Items 1–9 and Item 11
Items 1 through 9 and item 11 are hereby amended and supplemented to include the following:
“At one minute after 11:59 p.m. Eastern Time on July 1, 2019, the Offer expired as scheduled and was not extended. Purchaser was advised by the Depositary and Paying Agent that, as of the Expiration Date, a total of 23,640,724 Shares (excluding Shares delivered pursuant to notice of guaranteed delivery procedures) were validly tendered in, and not withdrawn from, the Offer, representing approximately 78.4% of Shares then outstanding on a fully diluted basis (as determined pursuant to the Merger Agreement). In addition, Notices of Guaranteed Delivery had been delivered with respect to 487,177 additional Shares, together with all other Shares validly tendered in, and not withdrawn from, the Offer, representing approximately 79.9% of Shares then outstanding on a fully diluted basis (as determined pursuant to the Merger Agreement). The number of Shares tendered pursuant to the Offer (excluding Shares delivered pursuant to notice of guaranteed delivery procedures) satisfied the Minimum Condition.

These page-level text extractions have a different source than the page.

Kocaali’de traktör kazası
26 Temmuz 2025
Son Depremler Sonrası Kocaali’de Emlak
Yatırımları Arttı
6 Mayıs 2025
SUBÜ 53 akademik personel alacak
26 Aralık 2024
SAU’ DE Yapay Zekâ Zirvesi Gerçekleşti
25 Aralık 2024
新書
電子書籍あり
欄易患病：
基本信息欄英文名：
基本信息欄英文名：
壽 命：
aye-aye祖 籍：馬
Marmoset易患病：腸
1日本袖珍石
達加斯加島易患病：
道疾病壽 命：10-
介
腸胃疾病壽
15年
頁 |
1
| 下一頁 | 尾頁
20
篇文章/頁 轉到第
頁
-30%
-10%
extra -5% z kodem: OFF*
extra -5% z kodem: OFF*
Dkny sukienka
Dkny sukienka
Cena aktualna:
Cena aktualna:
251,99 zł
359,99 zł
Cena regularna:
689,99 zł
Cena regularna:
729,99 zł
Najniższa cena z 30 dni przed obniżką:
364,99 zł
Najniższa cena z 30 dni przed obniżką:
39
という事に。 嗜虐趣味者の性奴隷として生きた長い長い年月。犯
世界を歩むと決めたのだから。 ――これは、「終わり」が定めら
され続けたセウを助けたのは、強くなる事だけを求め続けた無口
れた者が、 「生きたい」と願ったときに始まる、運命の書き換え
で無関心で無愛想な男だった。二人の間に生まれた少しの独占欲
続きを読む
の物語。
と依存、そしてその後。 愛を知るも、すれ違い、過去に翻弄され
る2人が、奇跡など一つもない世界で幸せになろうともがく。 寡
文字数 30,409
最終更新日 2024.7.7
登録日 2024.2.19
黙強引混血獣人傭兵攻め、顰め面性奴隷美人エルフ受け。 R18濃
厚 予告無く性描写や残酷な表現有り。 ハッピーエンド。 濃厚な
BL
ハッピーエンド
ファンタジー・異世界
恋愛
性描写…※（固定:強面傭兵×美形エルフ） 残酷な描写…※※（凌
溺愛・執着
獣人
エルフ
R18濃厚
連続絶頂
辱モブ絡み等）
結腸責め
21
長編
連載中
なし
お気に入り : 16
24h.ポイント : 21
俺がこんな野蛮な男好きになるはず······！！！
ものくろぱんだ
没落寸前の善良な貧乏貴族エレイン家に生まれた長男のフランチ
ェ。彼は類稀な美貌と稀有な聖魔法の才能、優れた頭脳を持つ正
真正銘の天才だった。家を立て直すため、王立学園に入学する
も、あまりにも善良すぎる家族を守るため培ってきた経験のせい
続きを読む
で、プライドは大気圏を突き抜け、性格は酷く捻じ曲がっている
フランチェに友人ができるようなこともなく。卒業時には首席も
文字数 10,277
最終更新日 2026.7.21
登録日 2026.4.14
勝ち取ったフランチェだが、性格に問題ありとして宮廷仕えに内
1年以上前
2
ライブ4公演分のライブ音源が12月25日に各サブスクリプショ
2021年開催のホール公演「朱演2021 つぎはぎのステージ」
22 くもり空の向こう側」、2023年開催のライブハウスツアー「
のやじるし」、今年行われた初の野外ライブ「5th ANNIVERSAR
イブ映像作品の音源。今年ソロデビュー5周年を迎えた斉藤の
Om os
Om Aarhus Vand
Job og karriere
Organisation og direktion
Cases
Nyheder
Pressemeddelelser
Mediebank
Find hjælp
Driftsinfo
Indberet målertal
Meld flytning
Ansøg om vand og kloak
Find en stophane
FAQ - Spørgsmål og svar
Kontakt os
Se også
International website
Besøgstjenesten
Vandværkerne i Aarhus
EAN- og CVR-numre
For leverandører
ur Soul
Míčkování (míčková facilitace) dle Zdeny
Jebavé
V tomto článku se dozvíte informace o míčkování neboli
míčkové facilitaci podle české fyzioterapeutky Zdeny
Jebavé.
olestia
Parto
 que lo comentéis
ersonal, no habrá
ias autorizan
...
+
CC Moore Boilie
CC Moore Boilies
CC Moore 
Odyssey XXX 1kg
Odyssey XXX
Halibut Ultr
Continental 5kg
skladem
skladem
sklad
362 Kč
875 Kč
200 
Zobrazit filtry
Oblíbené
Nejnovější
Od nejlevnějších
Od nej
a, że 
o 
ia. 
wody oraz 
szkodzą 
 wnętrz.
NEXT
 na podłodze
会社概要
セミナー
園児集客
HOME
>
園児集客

Accordingly, all conditions to the Offer having been satisfied, Purchaser accepted for payment, and expects to promptly pay for, all Shares validly tendered in, and not withdrawn from, the Offer.
The Merger is expected to be completed under Section 251(h) of the DGCL on July 2, 2019. At the Effective Time, each Share issued and outstanding immediately prior to the Effective Time and not tendered pursuant to the Offer (other than (A) the Excluded Shares and (B) the Dissenting Shares) will be cancelled and extinguished and automatically converted into the right to receive an amount in cash equal to the Offer Price without interest thereon and less any applicable withholding taxes. In addition, at the Effective Time, each share of Purchaser common stock that was outstanding immediately prior to the Effective Time will be converted into one validly issued, fully paid and non assessable share of common stock of the Surviving Corporation.